Both Murf Klauber and Herb Field dedicated their lives to the Colony.

“He was a first-class hotelman, and he felt service was important,” Field said of his father. “He felt pride in what he did.”

As did, Murf Klauber.

“He was the ringmaster,” Tommy Klauber said of his father.

Michael Klauber said that through his years at the Colony, he learned to run business from the guests’ points of view.

“That means thinking about every detail from the time they get there to the time they leave, which is something that I still use today in my business, and that’s kind of an old-fashioned thing, but if you think about it, if you really do that, it does take your service …up a level.”

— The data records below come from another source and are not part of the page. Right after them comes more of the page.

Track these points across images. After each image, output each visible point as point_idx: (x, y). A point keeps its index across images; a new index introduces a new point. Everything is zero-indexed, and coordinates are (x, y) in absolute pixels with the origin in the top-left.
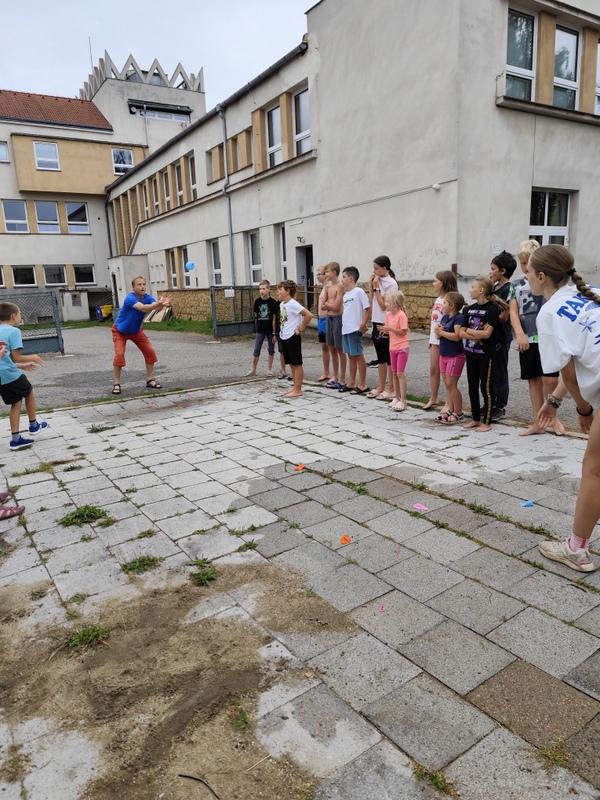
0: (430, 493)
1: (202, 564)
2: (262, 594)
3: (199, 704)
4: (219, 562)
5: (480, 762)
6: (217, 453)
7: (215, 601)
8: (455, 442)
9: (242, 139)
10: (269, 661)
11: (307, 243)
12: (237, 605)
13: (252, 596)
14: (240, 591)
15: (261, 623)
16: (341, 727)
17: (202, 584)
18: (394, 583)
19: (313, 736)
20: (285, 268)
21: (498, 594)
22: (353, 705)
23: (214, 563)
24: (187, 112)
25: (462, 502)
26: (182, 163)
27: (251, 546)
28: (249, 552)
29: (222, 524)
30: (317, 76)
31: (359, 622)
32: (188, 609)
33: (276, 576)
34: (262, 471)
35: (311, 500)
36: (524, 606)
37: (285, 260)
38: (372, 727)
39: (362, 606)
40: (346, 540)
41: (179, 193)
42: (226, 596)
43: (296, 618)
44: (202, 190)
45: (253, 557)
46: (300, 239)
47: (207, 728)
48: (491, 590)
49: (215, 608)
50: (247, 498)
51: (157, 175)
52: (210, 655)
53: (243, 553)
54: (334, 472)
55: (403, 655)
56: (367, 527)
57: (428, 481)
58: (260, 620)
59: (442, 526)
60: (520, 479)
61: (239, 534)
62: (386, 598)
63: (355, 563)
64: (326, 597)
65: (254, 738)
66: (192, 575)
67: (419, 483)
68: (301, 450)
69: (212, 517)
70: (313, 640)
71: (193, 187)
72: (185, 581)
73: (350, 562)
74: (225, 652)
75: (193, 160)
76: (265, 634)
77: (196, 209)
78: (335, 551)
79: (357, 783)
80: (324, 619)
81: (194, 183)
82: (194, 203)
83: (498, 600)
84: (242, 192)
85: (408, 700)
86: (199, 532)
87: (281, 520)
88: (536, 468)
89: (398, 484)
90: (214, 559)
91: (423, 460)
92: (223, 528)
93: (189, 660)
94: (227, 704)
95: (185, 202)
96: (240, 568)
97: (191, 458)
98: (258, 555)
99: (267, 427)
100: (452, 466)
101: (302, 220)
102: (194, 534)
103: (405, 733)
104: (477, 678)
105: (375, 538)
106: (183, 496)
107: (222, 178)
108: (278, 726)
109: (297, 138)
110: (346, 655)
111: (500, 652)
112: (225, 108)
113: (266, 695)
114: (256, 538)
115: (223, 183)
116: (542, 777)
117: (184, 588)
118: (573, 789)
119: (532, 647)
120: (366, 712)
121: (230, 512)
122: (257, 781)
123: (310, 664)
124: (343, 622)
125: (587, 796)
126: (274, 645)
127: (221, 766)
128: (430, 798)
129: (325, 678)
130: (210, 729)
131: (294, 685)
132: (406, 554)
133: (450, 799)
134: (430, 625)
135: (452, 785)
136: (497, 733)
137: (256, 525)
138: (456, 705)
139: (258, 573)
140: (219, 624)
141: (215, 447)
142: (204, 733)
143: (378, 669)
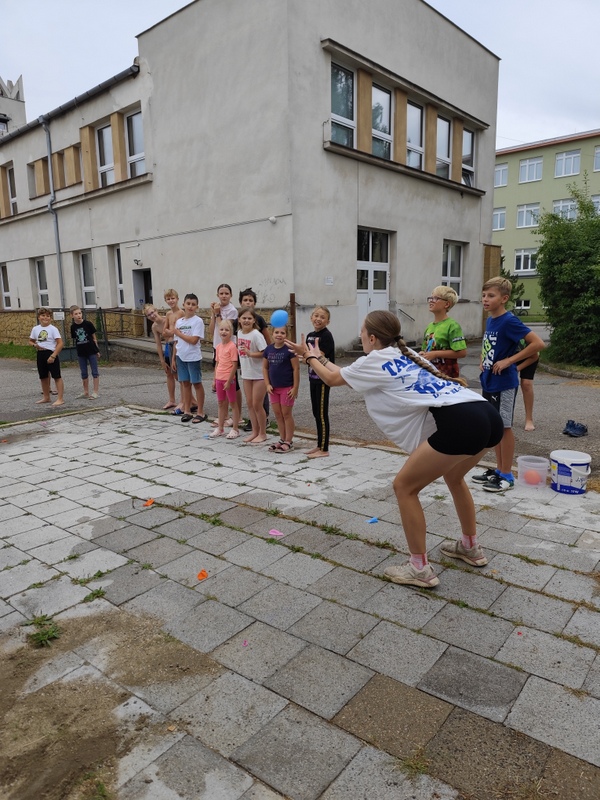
0: (284, 517)
1: (40, 622)
2: (115, 647)
3: (47, 786)
4: (62, 616)
5: (351, 785)
6: (52, 493)
7: (58, 663)
8: (304, 465)
9: (70, 155)
10: (126, 721)
11: (145, 267)
12: (86, 663)
13: (103, 650)
14: (88, 648)
15: (115, 680)
16: (210, 778)
17: (42, 646)
18: (255, 614)
19: (181, 795)
20: (121, 292)
21: (354, 612)
22: (222, 752)
23: (55, 619)
24: (5, 121)
25: (314, 524)
27: (98, 594)
28: (96, 601)
29: (62, 574)
30: (150, 100)
31: (222, 660)
32: (27, 677)
33: (129, 624)
34: (106, 511)
35: (163, 536)
36: (377, 620)
37: (121, 282)
38: (243, 772)
39: (224, 643)
40: (203, 575)
42: (72, 655)
43: (155, 667)
44: (24, 204)
45: (102, 605)
46: (137, 262)
48: (347, 609)
49: (60, 671)
50: (91, 541)
52: (57, 726)
53: (89, 603)
54: (186, 504)
55: (269, 689)
56: (224, 559)
57: (281, 506)
58: (113, 676)
59: (298, 551)
60: (364, 496)
61: (84, 583)
62: (248, 631)
63: (215, 599)
64: (185, 640)
66: (29, 636)
67: (273, 508)
68: (149, 483)
69: (51, 567)
70: (174, 689)
71: (12, 200)
72: (21, 645)
73: (209, 598)
74: (74, 720)
75: (11, 172)
76: (121, 691)
77: (16, 224)
78: (193, 588)
80: (184, 664)
81: (14, 195)
82: (13, 218)
83: (354, 617)
84: (70, 209)
85: (277, 735)
86: (35, 586)
87: (131, 562)
88: (377, 486)
89: (253, 511)
90: (56, 614)
91: (274, 484)
92: (64, 578)
93: (31, 737)
94: (80, 779)
95: (3, 215)
96: (87, 620)
97: (21, 501)
98: (107, 603)
99: (109, 461)
100: (302, 489)
101: (139, 243)
102: (28, 589)
103: (277, 771)
104: (342, 700)
105: (233, 569)
106: (12, 545)
107: (47, 193)
108: (142, 793)
109: (130, 159)
110: (211, 699)
111: (360, 669)
112: (49, 120)
113: (126, 760)
114: (103, 584)
115: (49, 198)
116: (407, 788)
117: (20, 653)
118: (435, 794)
119: (388, 659)
120: (236, 758)
121: (71, 558)
123: (174, 716)
124: (205, 664)
125: (447, 797)
126: (132, 701)
129: (190, 729)
131: (157, 743)
132: (265, 582)
134: (292, 653)
136: (364, 751)
137: (103, 570)
138: (324, 731)
139: (109, 623)
140: (65, 688)
141: (49, 486)
143: (245, 708)
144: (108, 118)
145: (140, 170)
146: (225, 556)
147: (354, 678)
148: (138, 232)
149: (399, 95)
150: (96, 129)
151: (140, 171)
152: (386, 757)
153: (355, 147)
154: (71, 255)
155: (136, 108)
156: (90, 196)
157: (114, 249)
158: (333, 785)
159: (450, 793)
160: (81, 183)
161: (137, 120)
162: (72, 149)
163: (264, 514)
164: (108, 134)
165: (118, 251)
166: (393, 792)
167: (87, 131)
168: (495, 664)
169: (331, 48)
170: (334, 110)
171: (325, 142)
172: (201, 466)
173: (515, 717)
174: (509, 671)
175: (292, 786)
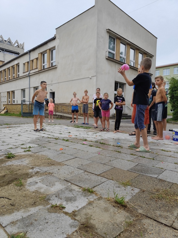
1: (10, 154)
2: (32, 160)
4: (17, 154)
5: (104, 187)
7: (13, 161)
8: (95, 133)
9: (35, 61)
10: (32, 172)
11: (53, 91)
13: (28, 160)
14: (23, 160)
17: (9, 158)
18: (76, 156)
19: (47, 186)
21: (108, 157)
22: (62, 179)
24: (18, 54)
25: (97, 142)
26: (15, 66)
27: (29, 151)
30: (58, 45)
31: (65, 163)
32: (3, 163)
34: (35, 138)
35: (50, 142)
36: (116, 158)
38: (67, 182)
40: (61, 149)
41: (13, 75)
42: (18, 160)
43: (43, 164)
44: (21, 74)
47: (6, 187)
49: (13, 163)
50: (29, 142)
51: (7, 69)
53: (26, 152)
54: (59, 138)
55: (79, 169)
56: (68, 147)
57: (87, 139)
58: (30, 164)
59: (91, 146)
60: (114, 139)
61: (24, 148)
62: (74, 159)
63: (64, 153)
64: (53, 160)
65: (25, 188)
66: (6, 157)
68: (48, 135)
69: (16, 146)
70: (49, 167)
71: (18, 73)
74: (16, 171)
75: (19, 66)
76: (32, 167)
77: (19, 80)
78: (58, 151)
79: (62, 194)
80: (52, 163)
84: (34, 75)
85: (80, 176)
87: (40, 146)
89: (78, 140)
91: (87, 136)
92: (19, 147)
93: (1, 173)
94: (15, 181)
95: (15, 77)
96: (24, 155)
98: (31, 152)
100: (96, 137)
101: (52, 84)
102: (8, 149)
103: (79, 183)
104: (102, 171)
105: (71, 149)
106: (5, 142)
108: (34, 185)
109: (51, 62)
110: (60, 170)
111: (109, 166)
112: (30, 51)
113: (30, 179)
114: (30, 149)
115: (28, 72)
116: (123, 188)
117: (2, 159)
118: (132, 190)
119: (118, 165)
120: (66, 179)
121: (22, 145)
122: (24, 197)
123: (47, 172)
124: (59, 164)
125: (137, 190)
126: (35, 169)
127: (10, 195)
128: (87, 194)
129: (52, 174)
130: (7, 187)
131: (41, 176)
132: (80, 151)
133: (94, 194)
134: (88, 163)
135: (95, 191)
136: (109, 181)
137: (31, 147)
138: (96, 177)
139: (31, 156)
140: (14, 166)
141: (18, 134)
142: (4, 188)
143: (71, 172)
144: (46, 51)
145: (54, 64)
147: (107, 168)
148: (52, 82)
149: (128, 45)
150: (43, 54)
152: (116, 182)
153: (115, 59)
154: (33, 88)
155: (54, 48)
156: (39, 72)
158: (98, 186)
160: (37, 68)
161: (54, 51)
162: (36, 59)
163: (82, 140)
164: (46, 55)
166: (118, 189)
167: (40, 54)
168: (154, 167)
169: (109, 32)
170: (109, 48)
171: (106, 57)
172: (64, 133)
173: (161, 177)
174: (159, 169)
175: (84, 185)
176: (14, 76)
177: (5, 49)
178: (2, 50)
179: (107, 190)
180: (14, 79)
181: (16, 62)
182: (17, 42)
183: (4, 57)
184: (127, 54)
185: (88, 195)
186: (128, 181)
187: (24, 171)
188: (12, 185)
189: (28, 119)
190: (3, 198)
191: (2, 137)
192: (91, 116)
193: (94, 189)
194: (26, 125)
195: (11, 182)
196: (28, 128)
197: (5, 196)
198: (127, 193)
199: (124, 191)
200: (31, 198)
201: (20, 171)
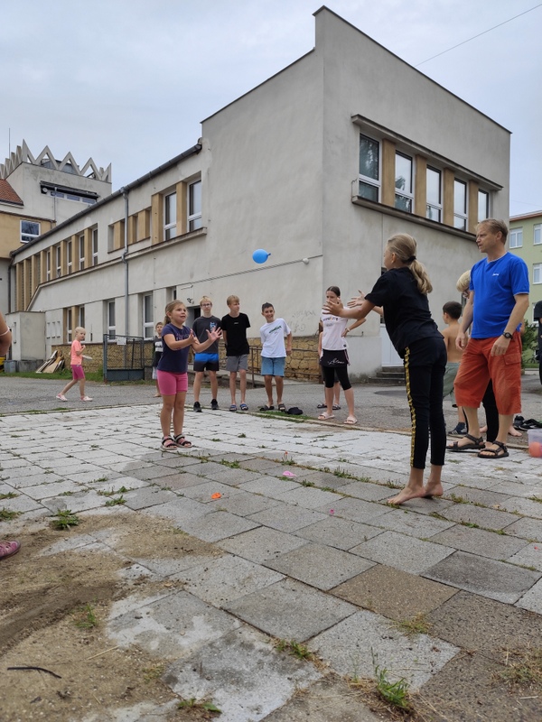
0: (298, 466)
1: (64, 515)
2: (127, 534)
3: (41, 614)
4: (84, 513)
5: (343, 635)
6: (93, 447)
7: (73, 540)
8: (322, 438)
9: (142, 217)
10: (126, 579)
11: (196, 304)
12: (98, 542)
13: (115, 535)
14: (103, 533)
15: (122, 553)
17: (62, 529)
18: (261, 522)
19: (168, 629)
21: (360, 524)
22: (214, 604)
24: (95, 197)
25: (327, 471)
27: (120, 502)
28: (117, 506)
29: (91, 489)
30: (209, 170)
31: (226, 548)
32: (43, 547)
35: (185, 472)
36: (383, 530)
38: (232, 617)
39: (230, 538)
40: (217, 496)
41: (81, 260)
42: (87, 536)
43: (160, 548)
44: (103, 256)
46: (190, 300)
47: (48, 631)
48: (353, 523)
49: (72, 544)
50: (121, 473)
51: (62, 243)
52: (61, 577)
53: (110, 507)
54: (210, 456)
55: (268, 567)
56: (238, 488)
57: (297, 460)
58: (121, 551)
59: (309, 485)
61: (108, 494)
62: (253, 531)
63: (225, 511)
64: (192, 534)
65: (102, 635)
66: (52, 523)
67: (289, 461)
69: (81, 485)
70: (177, 562)
71: (94, 255)
72: (44, 528)
73: (220, 510)
74: (79, 574)
75: (96, 232)
76: (126, 560)
77: (93, 274)
78: (206, 503)
79: (213, 660)
80: (185, 548)
81: (96, 251)
82: (95, 268)
83: (359, 528)
84: (139, 259)
85: (271, 597)
86: (65, 494)
87: (152, 485)
89: (269, 462)
90: (79, 512)
91: (292, 448)
92: (93, 491)
93: (36, 583)
94: (74, 611)
95: (86, 267)
96: (106, 517)
98: (126, 508)
100: (319, 451)
101: (192, 284)
102: (59, 495)
103: (267, 619)
104: (340, 578)
105: (246, 494)
106: (52, 472)
107: (122, 248)
108: (130, 625)
109: (190, 218)
110: (210, 570)
111: (361, 560)
112: (128, 190)
113: (120, 603)
114: (125, 496)
115: (123, 251)
116: (404, 642)
117: (41, 532)
118: (434, 648)
119: (391, 556)
120: (227, 607)
121: (100, 481)
122: (100, 667)
123: (172, 578)
124: (208, 549)
125: (448, 652)
126: (134, 567)
127: (59, 659)
128: (291, 664)
129: (186, 587)
130: (51, 632)
131: (152, 594)
132: (274, 503)
133: (312, 664)
134: (295, 546)
135: (314, 653)
136: (359, 614)
137: (127, 488)
138: (319, 597)
139: (125, 520)
140: (76, 555)
141: (92, 443)
142: (43, 635)
143: (242, 578)
144: (174, 186)
145: (197, 225)
146: (239, 486)
147: (355, 566)
148: (192, 276)
149: (419, 160)
150: (164, 196)
151: (197, 227)
152: (381, 618)
153: (380, 201)
154: (136, 296)
155: (197, 178)
156: (155, 248)
157: (172, 290)
158: (325, 633)
159: (451, 648)
160: (149, 238)
161: (197, 188)
162: (144, 213)
163: (280, 464)
164: (174, 200)
165: (175, 292)
166: (389, 645)
167: (157, 198)
168: (507, 565)
169: (360, 122)
170: (362, 171)
171: (353, 197)
172: (226, 437)
173: (527, 602)
174: (522, 569)
175: (281, 630)
176: (83, 263)
177: (57, 185)
178: (48, 188)
179: (354, 647)
180: (82, 270)
181: (87, 223)
182: (90, 163)
183: (54, 208)
184: (419, 184)
185: (293, 666)
186: (421, 617)
187: (104, 573)
188: (67, 623)
189: (123, 388)
190: (38, 669)
191: (44, 455)
192: (309, 378)
193: (313, 647)
194: (116, 411)
195: (62, 614)
196: (121, 423)
197: (45, 664)
198: (416, 662)
199: (408, 652)
200: (121, 673)
201: (92, 574)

But none of that came easy, Moulton said. It took years of refining to get the right personnel and routines to give the resort a “welcoming sense of family,” Moulton said.

“We did everything we could to ask the right questions to understand a little bit about what they were looking for in their vacation or visit of some kind,” Moulton said. “We did everything we could to personalize every guest experience.”

Tim Field was the first general manager under Murf Klauber, but his experience at the Colony started long before that.

“You learn a lot of people skills,” he said. “...the customer is always right, and I am a firm believer that the customer comes first in all cases..”

That didn’t mean the Colony was for everyone. It had a special character that attracted a distinct group of people who became regulars at the resort over the years, Moulton said.

“There was a magic there that was one of a kind. To be a part of making those special memories with all of those guest and employees over all of those years was really an honor to me,” Moulton said. “I’m not so sure the plan as I was growing up was for me to someday manage the hotel, but in the end I think we had a wonderful partnership and we were able to create a very special destination.”